### RECORDED INFORMATION
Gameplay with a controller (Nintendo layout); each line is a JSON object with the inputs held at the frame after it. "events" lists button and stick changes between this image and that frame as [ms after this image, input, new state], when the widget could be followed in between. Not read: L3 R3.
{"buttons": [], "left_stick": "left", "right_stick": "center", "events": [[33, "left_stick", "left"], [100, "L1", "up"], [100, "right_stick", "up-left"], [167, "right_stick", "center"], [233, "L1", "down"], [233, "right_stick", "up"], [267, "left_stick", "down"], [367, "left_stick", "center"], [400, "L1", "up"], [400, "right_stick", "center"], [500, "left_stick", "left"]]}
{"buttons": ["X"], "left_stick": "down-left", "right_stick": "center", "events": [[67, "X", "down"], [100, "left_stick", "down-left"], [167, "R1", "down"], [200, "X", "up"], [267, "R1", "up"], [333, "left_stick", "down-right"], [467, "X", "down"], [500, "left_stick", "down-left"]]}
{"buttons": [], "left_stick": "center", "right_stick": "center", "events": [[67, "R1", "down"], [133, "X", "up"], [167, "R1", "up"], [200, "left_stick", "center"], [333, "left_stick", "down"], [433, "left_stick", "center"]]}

### THE PROBLEM
Each line above is to be reproduced exactly. Leave none out.

### ANSWER BOX
Gameplay with a controller (Nintendo layout); each line is a JSON object with the inputs held at the frame after it. "events" lists button and stick changes between this image and that frame as [ms after this image, input, new state], when the widget could be followed in between. Not read: L3 R3.
{"buttons": [], "left_stick": "left", "right_stick": "center", "events": [[33, "left_stick", "left"], [100, "L1", "up"], [100, "right_stick", "up-left"], [167, "right_stick", "center"], [233, "L1", "down"], [233, "right_stick", "up"], [267, "left_stick", "down"], [367, "left_stick", "center"], [400, "L1", "up"], [400, "right_stick", "center"], [500, "left_stick", "left"]]}
{"buttons": ["X"], "left_stick": "down-left", "right_stick": "center", "events": [[67, "X", "down"], [100, "left_stick", "down-left"], [167, "R1", "down"], [200, "X", "up"], [267, "R1", "up"], [333, "left_stick", "down-right"], [467, "X", "down"], [500, "left_stick", "down-left"]]}
{"buttons": [], "left_stick": "center", "right_stick": "center", "events": [[67, "R1", "down"], [133, "X", "up"], [167, "R1", "up"], [200, "left_stick", "center"], [333, "left_stick", "down"], [433, "left_stick", "center"]]}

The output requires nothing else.